Crowdsourcing. A topic dear to translators who see it as a threat, as the encroachment of non-professionals into the language industry. Too late. People will do translations for free, just as you take pictures without the help of professional photographers. The reality is that there is more demand for translations than there are professional translators to handle them. Crowdsourcing -- like machine translation -- is just another way to address this market reality.


  1. I don't think anyone could disagree with this, as you say... "“The closer your vision gets to a provable future, the more your are simply describing the present.". But on the standards front... I think there will be both; standards and tools to manage the conversions (like the SDL OpenExchange -

  2. Good points, Renato, and well presented. Thank you for introducing me to the term "subtractive prophecy"; I think we'd all do well to subtract a lot from discussions about the future. Whether it is intended so or not, too much of the discussion of MT and crowdsourcing in one way or another uses the FUD-factor to sell or even force-feed an idea and a "future" hardly worth discussing. The translation markets are very diverse, and there are enough niches in this ecology for most to find viable business if they are alert.

    Standards are a bit like sheepherding. You'll often get a few strays (like SDL ;-) but with a good dog and a little reasonable discipline, you'll get 'em in the pen eventually. It helps to have a wide gate.

  3. Considering we have input into most,if not all the standards in this industry, and after being excluded from an effort to introduce another independant standard last week (as you well know Kevin) your example would be better pointed at others, not SDL.

  4. Paul, you know I feel very strongly that SDL should be a part of the interoperability initiative, and I promise the last word has not been spoken there (watch my blog for the fireworks after I finish a big delivery this week or early next).

    I am very encouraged by steps your company has taken to open up in recent years, and I cannot find enough good words for your efforts to inject a healthy dose of sense and spirit into a company whose first reflex for many years seemed to be insulting its customers. Although I use another tool for my actual translation because it is ergonomically superior, the SDL Trados products in various incarnations are absolutely critical parts of my integrated workflows in many cases, and I recommend them as such to anyone who wants a business that can respond to the full range of format and process challenges we face today. No vendor's tools stand alone... which means that standards and the cooperation of major players on standards is vital to us all.

  5. Anon E. Mouse9:52 PM

    “A laudable effort undertaken by organizations that have no power to enforce them.”

    Renato, what do you expect? There is no legal authority over an internationally outsourced services industry. If any group tried to acquire the power to enforce standards, it would be widely resisted and, quite rightly, regarded as a power grab. At most you could see local enforcement of particular standards (e.g., a Chinese language services standard), not some sort of industry-wide enforcement.

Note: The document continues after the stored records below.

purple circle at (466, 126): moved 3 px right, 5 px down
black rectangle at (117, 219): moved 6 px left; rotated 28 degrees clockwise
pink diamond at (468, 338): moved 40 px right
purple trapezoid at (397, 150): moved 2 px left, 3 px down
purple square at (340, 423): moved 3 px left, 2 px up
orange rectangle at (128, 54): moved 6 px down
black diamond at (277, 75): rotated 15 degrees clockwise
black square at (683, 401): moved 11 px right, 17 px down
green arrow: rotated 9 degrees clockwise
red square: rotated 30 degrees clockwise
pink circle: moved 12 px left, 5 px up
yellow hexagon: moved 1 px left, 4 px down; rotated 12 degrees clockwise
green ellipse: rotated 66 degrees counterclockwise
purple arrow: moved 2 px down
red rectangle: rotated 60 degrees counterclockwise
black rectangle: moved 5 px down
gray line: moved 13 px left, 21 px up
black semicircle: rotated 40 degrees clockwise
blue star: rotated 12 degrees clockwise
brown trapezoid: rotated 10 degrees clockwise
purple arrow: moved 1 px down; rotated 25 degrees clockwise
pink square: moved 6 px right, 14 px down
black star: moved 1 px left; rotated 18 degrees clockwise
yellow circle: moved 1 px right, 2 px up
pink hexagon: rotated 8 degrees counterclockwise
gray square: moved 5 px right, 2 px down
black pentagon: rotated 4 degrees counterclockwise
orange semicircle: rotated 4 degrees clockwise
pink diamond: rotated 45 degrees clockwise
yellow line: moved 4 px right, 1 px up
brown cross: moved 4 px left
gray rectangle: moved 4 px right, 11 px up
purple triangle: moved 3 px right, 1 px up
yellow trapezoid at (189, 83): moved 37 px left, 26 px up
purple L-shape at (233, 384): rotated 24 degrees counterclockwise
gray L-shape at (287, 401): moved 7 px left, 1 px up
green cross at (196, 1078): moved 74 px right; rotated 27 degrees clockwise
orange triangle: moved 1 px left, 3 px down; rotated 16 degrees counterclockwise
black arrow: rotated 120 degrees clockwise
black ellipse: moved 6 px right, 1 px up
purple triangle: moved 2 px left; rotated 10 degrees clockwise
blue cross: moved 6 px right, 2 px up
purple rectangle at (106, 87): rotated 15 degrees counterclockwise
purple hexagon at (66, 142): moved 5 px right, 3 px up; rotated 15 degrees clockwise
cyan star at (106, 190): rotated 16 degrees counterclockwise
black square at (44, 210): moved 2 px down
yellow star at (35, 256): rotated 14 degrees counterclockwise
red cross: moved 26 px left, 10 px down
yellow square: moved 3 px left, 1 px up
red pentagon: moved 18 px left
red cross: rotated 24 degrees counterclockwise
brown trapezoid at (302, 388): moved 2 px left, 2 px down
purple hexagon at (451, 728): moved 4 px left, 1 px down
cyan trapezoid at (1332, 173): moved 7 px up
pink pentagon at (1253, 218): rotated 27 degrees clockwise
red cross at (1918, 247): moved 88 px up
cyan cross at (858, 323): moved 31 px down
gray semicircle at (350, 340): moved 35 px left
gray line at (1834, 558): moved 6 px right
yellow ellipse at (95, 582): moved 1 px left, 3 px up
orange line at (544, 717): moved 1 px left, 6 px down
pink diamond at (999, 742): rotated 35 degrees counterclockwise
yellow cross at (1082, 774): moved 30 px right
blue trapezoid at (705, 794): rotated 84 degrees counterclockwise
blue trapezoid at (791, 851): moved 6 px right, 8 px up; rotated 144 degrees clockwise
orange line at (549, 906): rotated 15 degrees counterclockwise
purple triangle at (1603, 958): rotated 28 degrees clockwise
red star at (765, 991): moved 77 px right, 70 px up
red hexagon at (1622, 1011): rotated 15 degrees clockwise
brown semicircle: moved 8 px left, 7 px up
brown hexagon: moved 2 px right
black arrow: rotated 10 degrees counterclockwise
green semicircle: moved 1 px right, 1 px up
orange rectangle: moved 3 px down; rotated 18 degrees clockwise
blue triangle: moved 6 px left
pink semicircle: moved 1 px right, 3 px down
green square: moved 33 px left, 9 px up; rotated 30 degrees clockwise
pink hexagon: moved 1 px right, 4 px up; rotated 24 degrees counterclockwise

    Does this mean that standards aren't worth while? If customers demand it, then voluntary compliance with some sort of compliance verification (like the TAUS interoperability dashboard) would go a long ways. But there is no sense lamenting something that, structurally, is impossible in our industry. You will never see the standards bodies getting at what you seem to aspire to. However, these organizations do need to do more about education and promotion of the value of these efforts.

    The question is how to get something done despite it.

    I have to lament the fact that many people claiming to want interoperability and openness define that openness by exclusion. Such efforts should be widely criticized for what they are. If interoperability is to mean anything at all, SDL must be present at the table as one of the major players. Sadly, with the demise of LISA, there are a number of groups that want to stake their exclusive claim to LISA’s turf and continue the clannishness and tribal mentality that have long pervaded our industry. Until we overcome that all-to-common mental defect nothing else will really matter and these efforts will be window dressing.